> Your goal
Could you retype the lines below, starting at the line holding "even better the second time" and stopping at the line holding "amp parents to", inclusive? Copy them exactly and drop the images.
*** Record set Section Begins ***
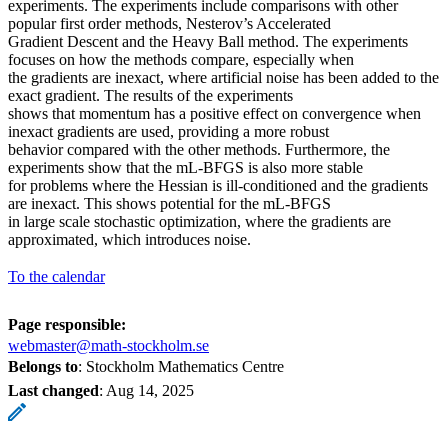
experiments. The experiments include comparisons with other
popular first order methods, Nesterov’s Accelerated
Gradient Descent and the Heavy Ball method. The experiments
focuses on how the methods compare, especially when
the gradients are inexact, where artificial noise has been added to the
exact gradient. The results of the experiments
shows that momentum has a positive effect on convergence when
inexact gradients are used, providing a more robust
behavior compared with the other methods. Furthermore, the
experiments show that the mL-BFGS is also more stable
for problems where the Hessian is ill-conditioned and the gradients
are inexact. This shows potential for the mL-BFGS
in large scale stochastic optimization, where the gradients are
approximated, which introduces noise.
To the calendar
Page responsible:
webmaster@math-stockholm.se
Belongs to
: Stockholm Mathematics Centre
Last changed
:
Aug 14, 2025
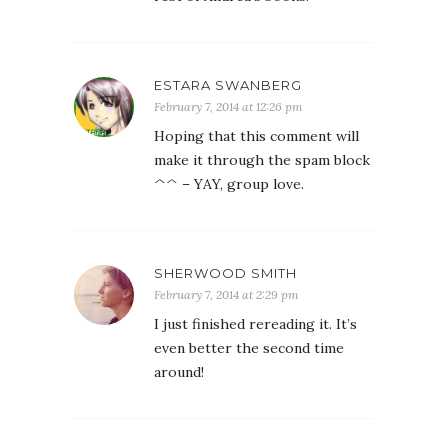
ESTARA SWANBERG
February 7, 2014 at 12:26 pm
Hoping that this comment will
make it through the spam block
^^ – YAY, group love.
SHERWOOD SMITH
February 7, 2014 at 2:29 pm
I just finished rereading it. It’s
even better the second time
around!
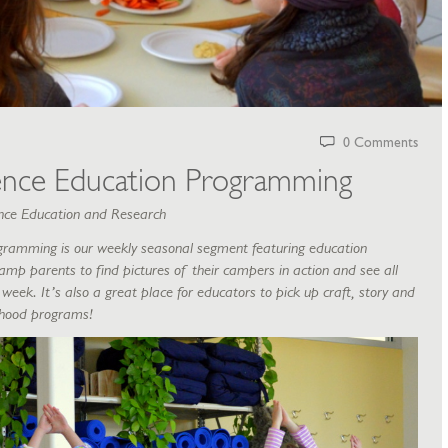
0 Comments
ence Education Programming
ience Education and Research
gramming is our weekly seasonal segment featuring education
amp parents to find pictures of their campers in action and see all
week. It’s also a great place for educators to pick up craft, story and
ldhood programs!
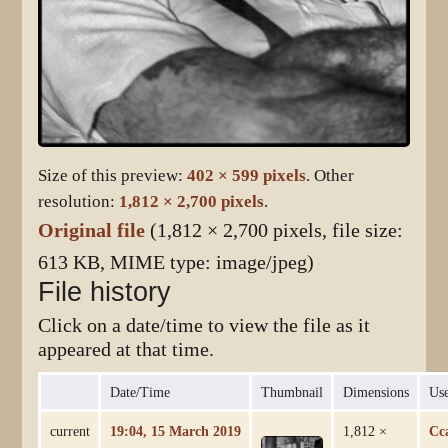
Size of this preview:
402 × 599 pixels
.
Other
resolution:
1,812 × 2,700 pixels
.
Original file
(1,812 × 2,700 pixels, file size:
613 KB, MIME type:
image/jpeg
)
File history
Click on a date/time to view the file as it
appeared at that time.
Date/Time
Thumbnail
Dimensions
Us
current
19:04, 15 March 2019
1,812 ×
Cc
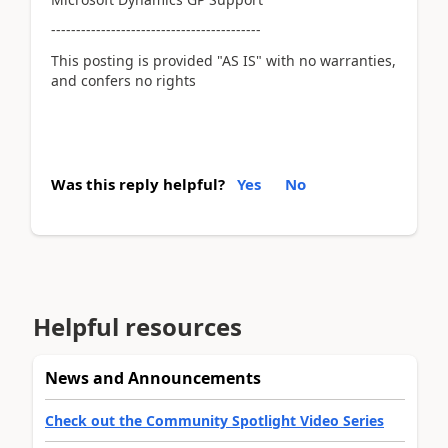
------------------------------------------
This posting is provided "AS IS" with no warranties,
and confers no rights
Was this reply helpful?
Yes
No
Helpful resources
News and Announcements
Check out the Community Spotlight Video Series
*** Record set Section Ends ***
> Response
even better the second time
around!
0 Comments
ence Education Programming
ience Education and Research
gramming is our weekly seasonal segment featuring education
amp parents to find pictures of their campers in action and see all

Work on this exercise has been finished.